Diese Gedanken waren für Brasilien von besonderer Relevanz. Diese war nicht nur anhand der Tonaufnahmen von Herskovitz offensichtlich, sondern traf vor allem auch auf die Erforschung indigener Musik zu. Die Überlegungen waren für die Diskussion über Notierung bzw. Transkriptionen mündlich überlieferter Musik bei der empirischen Musikforschung sowie über den Einsatz von Aufnahmegeräten bei der Forschung, über die Geschichte ihrer Anwendung, ihre Archivierung und die Analyse der aufgenommenen Musik von Bedeutung, wobei sowohl hinsichtlich des Notierungsvorganges und der Graphie als auch der technischen Aufnahmen und der Betrachtung der klanglichen Dokumente kontextgerecht vorgegangen werden sollte.


Brăiloiu erinnerte in dem diskutierten Grundtext an die indigenen Völker Amerikas, die keinesfalls als primitiv anzusehen seien. Das Studium der indigenen Musik ließ erkennen, dass sie einen tausendjährigen Prozess hinter sich hat, sodass sie weit davon entfernt war, ein  Ursprungsstadium zu dokumentieren. Sie stellte bereits das Ergebnis einer langen Entwicklung dar, war keinesfalls ein Anfang, wie in Brasilien u.a. von nationalistisch geprägten Musikographen und Komponisten angenommen wurde.
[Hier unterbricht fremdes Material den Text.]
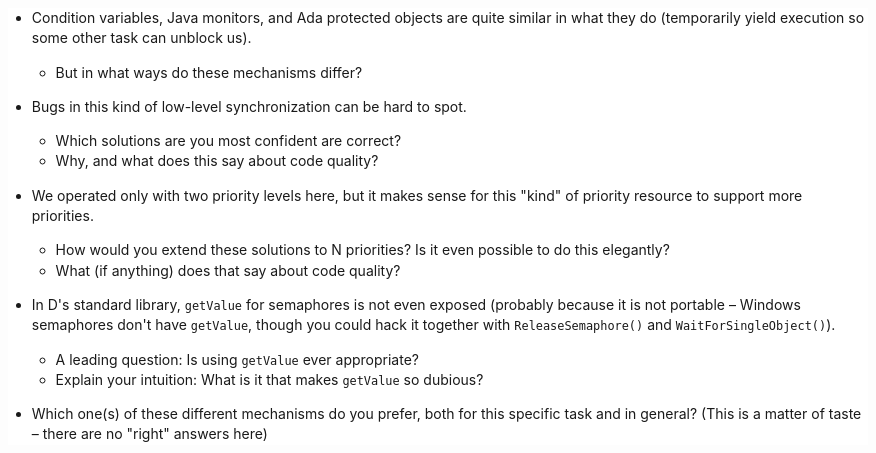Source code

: - Condition variables, Java monitors, and Ada protected objects are quite similar in what they do (temporarily yield execution so some other task can unblock us).
  - But in what ways do these mechanisms differ?

- Bugs in this kind of low-level synchronization can be hard to spot.
  - Which solutions are you most confident are correct?
  - Why, and what does this say about code quality?

- We operated only with two priority levels here, but it makes sense for this "kind" of priority resource to support more priorities.
  - How would you extend these solutions to N priorities? Is it even possible to do this elegantly?
  - What (if anything) does that say about code quality?

- In D's standard library, `getValue` for semaphores is not even exposed (probably because it is not portable – Windows semaphores don't have `getValue`, though you could hack it together with `ReleaseSemaphore()` and `WaitForSingleObject()`).
  - A leading question: Is using `getValue` ever appropriate?
  - Explain your intuition: What is it that makes `getValue` so dubious?

- Which one(s) of these different mechanisms do you prefer, both for this specific task and in general? (This is a matter of taste – there are no "right" answers here)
Brăiloiu hob in seinem Aufsatz hervor, dass die Notation eine späte Entwicklung in der Musikgeschichte war. Völker wie die Araber, deren Leistungen in Literatur und Kunst offenkundig waren, hatten keine Notierungen verwendet. Ein indigener Gesang stellt somit ein Dokument dar, und allein seine Existenz macht ihn zu einer „historischen“ Quelle. Brăiloiu war sich bewusst, dass diese seine Meinung eine polemische Diskussion hervorrufen könnte. Er  richtete seine Gedanken mit diesem Hinweis auf eine Vergangenheit vor dem Beginn der Geschichte, auf Vorzeitliches, auf eine Vergangenheit, deren Bild die alten Systeme, die allmählich durch die Forschung rekonstruiert werden, nach und nach sichtbar machen würde.

Die mühsam von den Forschern gesammelten und verglichenen Daten fingen gleichsam an zu sprechen. Die Entwicklung der Forschung in den letzten Jahrzehnten erlaubte nach ihm Schlussfolgerungen über diese vor-historische Zeit. Man stand somit zu Beginn einer neuen Phase der Forschung.

Text basierend auf Niederschriften der Vorlesungsreihe „Musik in der Begegnung der Kulturen“ von Prof. Dr. A. A. Bispo, Universität Köln 1997-2000, des Kolloquiums „Musik und Religion“ an der Universität Bonn 2003 sowie des Hauptseminars“ Mythologie und synkretistischer Ökumene in Kön 2007.